Inner join in Data Analysis Python - Time & Space Complexity
When we combine two tables using an inner join, we want to know how the time to do this grows as the tables get bigger.
We ask: How does the work increase when the number of rows in each table grows?
Analyze the time complexity of the following code snippet.
import pandas as pd
df1 = pd.DataFrame({'key': [1, 2, 3], 'value1': ['A', 'B', 'C']})
df2 = pd.DataFrame({'key': [2, 3, 4], 'value2': ['X', 'Y', 'Z']})
result = pd.merge(df1, df2, on='key', how='inner')
print(result)
This code joins two tables on a common column called 'key' and keeps only matching rows.
Identify the loops, recursion, array traversals that repeat.
- Primary operation: Checking each row in the first table against rows in the second table to find matching keys.
- How many times: For each row in the first table, the algorithm looks for matching rows in the second table.
As the number of rows in both tables grows, the number of comparisons grows too.

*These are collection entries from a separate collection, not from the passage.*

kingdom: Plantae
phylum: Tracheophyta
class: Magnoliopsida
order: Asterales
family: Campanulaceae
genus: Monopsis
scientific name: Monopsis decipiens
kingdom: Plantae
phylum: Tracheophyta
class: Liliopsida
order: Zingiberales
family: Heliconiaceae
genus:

| Input Size (n) | Approx. Operations |
|---|---|
| 10 | About 100 checks |
| 100 | About 10,000 checks |
| 1000 | About 1,000,000 checks |
Pattern observation: The work grows much faster than the input size because each row in one table is compared to many rows in the other.
Time Complexity: O(n * m)
This means the time to join grows roughly by multiplying the number of rows in the first table by the number of rows in the second table.
[X] Wrong: "The inner join time grows only with the size of one table."
[OK] Correct: Because the join must compare rows from both tables, the time depends on both sizes, not just one.
Understanding how joins scale helps you explain database performance clearly and shows you know what happens behind the scenes.
"What if one table has an index on the join column? How would the time complexity change?"